Stored dataset items
++++++++

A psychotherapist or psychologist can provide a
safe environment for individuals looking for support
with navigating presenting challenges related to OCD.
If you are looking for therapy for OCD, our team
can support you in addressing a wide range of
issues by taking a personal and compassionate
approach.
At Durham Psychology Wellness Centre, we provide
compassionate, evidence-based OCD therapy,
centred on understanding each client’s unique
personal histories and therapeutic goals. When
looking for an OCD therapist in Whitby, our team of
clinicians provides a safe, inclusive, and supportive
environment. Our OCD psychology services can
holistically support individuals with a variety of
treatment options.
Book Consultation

++++++++

:: TRY IT ::
Reproduce the material from its beginning through the line containing "environment. Our OCD psychology services can", inclusive, changing every "compassionate" to "caring" and leaving everything else as it is.

:: RESPONSE TO THIS EXERCISE ::
A psychotherapist or psychologist can provide a
safe environment for individuals looking for support
with navigating presenting challenges related to OCD.
If you are looking for therapy for OCD, our team
can support you in addressing a wide range of
issues by taking a personal and caring
approach.
At Durham Psychology Wellness Centre, we provide
caring, evidence-based OCD therapy,
centred on understanding each client’s unique
personal histories and therapeutic goals. When
looking for an OCD therapist in Whitby, our team of
clinicians provides a safe, inclusive, and supportive
environment. Our OCD psychology services can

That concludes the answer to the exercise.